Intraoperative identification of metastatic lesions is challenging due to unpredictable locations and coverage
by normal tissue. Intraoperative molecular imaging (IMI) uses targeted radioisotopes and/or fluorophores to
guide surgeons to cancer tissue and distinguish tumor margins from normal surrounding tissue. Radioactive
isotopes and near-infrared (NIR) fluorophores complement each other in dual-labeled probes by providing both
depth of detection (radioisotope) and visual delineation of tumor borders (fluorophore) with common clinically
used handheld detectors. Metastatic osteosarcoma is one type of cancer that could benefit from IMI for improved
resection given the difficulty of identifying lesions and tumor margins.
Osteosarcoma (OS) is the most common primary bone cancer in children and adolescents with an overall 5-
year-survival rate of 60-70% for localized disease and only 20% for metastatic disease.
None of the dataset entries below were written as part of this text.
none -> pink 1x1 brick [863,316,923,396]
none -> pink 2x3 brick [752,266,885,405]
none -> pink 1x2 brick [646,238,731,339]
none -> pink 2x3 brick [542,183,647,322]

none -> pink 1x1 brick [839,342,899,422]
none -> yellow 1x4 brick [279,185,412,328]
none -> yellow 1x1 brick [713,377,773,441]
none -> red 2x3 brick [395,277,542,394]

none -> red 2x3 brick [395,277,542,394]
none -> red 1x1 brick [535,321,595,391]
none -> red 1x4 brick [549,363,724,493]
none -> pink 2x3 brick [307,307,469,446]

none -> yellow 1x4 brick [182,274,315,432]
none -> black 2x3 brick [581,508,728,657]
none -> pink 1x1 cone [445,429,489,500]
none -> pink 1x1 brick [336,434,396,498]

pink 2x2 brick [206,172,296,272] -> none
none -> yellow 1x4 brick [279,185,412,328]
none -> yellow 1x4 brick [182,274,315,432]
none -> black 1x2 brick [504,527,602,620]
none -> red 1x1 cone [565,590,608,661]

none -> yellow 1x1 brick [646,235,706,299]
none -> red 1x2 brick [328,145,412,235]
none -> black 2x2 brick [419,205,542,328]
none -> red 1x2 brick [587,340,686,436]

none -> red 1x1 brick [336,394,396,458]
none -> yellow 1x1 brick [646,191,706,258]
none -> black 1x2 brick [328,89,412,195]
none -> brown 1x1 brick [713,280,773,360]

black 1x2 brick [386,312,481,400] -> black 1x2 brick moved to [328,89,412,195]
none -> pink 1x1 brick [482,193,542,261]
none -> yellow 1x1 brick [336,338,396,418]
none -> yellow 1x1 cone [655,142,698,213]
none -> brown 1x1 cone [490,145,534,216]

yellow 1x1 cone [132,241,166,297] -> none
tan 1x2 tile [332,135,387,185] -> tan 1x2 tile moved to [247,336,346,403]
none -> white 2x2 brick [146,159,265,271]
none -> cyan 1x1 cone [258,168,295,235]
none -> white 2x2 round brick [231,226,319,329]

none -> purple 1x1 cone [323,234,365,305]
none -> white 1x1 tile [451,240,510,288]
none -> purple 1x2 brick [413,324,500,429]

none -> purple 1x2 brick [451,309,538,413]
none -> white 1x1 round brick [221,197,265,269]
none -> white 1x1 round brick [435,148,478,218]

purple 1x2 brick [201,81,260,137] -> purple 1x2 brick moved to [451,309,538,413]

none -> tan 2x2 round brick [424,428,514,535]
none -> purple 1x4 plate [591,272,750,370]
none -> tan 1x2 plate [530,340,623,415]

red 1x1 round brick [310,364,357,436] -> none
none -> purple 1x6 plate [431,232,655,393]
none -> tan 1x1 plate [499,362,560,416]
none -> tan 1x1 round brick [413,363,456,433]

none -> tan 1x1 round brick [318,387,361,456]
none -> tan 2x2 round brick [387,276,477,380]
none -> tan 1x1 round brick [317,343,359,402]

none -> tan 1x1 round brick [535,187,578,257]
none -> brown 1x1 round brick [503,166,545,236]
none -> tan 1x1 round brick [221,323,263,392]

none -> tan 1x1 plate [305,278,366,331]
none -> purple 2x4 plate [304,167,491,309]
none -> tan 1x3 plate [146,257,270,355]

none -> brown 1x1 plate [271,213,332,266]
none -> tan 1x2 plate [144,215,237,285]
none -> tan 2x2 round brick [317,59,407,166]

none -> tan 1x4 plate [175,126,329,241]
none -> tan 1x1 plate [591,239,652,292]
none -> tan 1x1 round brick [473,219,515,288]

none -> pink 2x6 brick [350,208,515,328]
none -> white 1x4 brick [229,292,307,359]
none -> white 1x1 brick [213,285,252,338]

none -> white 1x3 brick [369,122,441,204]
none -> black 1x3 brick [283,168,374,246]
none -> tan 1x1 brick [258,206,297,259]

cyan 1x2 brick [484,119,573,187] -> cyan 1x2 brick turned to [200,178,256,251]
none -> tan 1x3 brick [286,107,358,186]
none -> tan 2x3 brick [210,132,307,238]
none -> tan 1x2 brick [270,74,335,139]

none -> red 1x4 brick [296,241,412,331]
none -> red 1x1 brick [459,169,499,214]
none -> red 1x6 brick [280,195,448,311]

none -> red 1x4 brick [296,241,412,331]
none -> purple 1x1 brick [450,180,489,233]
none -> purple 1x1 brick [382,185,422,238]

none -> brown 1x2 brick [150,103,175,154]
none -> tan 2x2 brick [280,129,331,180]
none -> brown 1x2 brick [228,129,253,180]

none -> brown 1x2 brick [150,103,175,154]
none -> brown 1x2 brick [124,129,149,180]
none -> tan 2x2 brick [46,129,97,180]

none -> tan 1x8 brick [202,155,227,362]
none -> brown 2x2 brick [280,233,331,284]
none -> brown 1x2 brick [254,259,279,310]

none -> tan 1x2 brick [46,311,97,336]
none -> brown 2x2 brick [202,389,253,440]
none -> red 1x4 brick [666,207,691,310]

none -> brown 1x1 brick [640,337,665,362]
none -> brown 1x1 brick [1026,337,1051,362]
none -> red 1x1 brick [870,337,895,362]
Macroscopically
complete resection of primary and metastatic lesions is associated with longer survival, making intraoperative
detection critical. Ninety percent of OS metastases occur in the lungs, though preoperative CT misses small
pulmonary metastases. Further, lesions are difficult to detect below the lung surface, necessitating an invasive
thoracotomy to palpate the lesions, which unfortunately can still be missed. Fluorescent agents have shown
promise in aiding OS metastasis resection but have limited depth of detection. There is a critical need for
methods to improve the completeness of metastatic tumor resection and decrease the invasiveness of surgery.
GD2 is a tumor antigen that is weakly expressed in normal CNS tissue and melanocytes but highly
overexpressed in multiple cancers, including neuroblastoma and primary, recurrent, and metastatic OS. The
FDA-approved chimeric antibody, dinutuximab, targets GD2 for maintenance therapy in neuroblastoma. Our
group recently constructed DTPA[111In]-dinutuximab-IRDye800CW (111In-dinutuximab-IR800), composed of
dinutuximab to target GD2, DTPA[111In] to detect primary neuroblastoma at up to 5 cm depth with a handheld
gamma probe, and IRDye800CW to visualize the cancer with a handheld NIR camera. After promising
neuroblastoma xenograft studies in mice, 111In-dinutuximab-IR800 is poised for clinical translation for a primary
GD2-expressing cancer but has not yet been evaluated for metastatic disease.
We hypothesize that 111In-dinutuximab-IR800 can be developed for clinical use in primary and
metastatic pediatric tumor resection. In Aim 1, we will optimize consistency of manufacturing, and study its
pharmacology, toxicology, and stability profile to enable clinical use. In Aim 2, we will test its ability to detect OS
metastases in vivo. The long-term goal of this project is to translate this IMI agent into clinical trials for use in
resection of neuroblastoma, metastatic OS, and other GD2-expressing tumors. We will use results from these
aims to prepare an IND and design an early phase clinical trial for intraoperative use of 111In-dinutuximab-IR800
in the surgical resection of primary neuroblastoma and osteosarcoma metastases.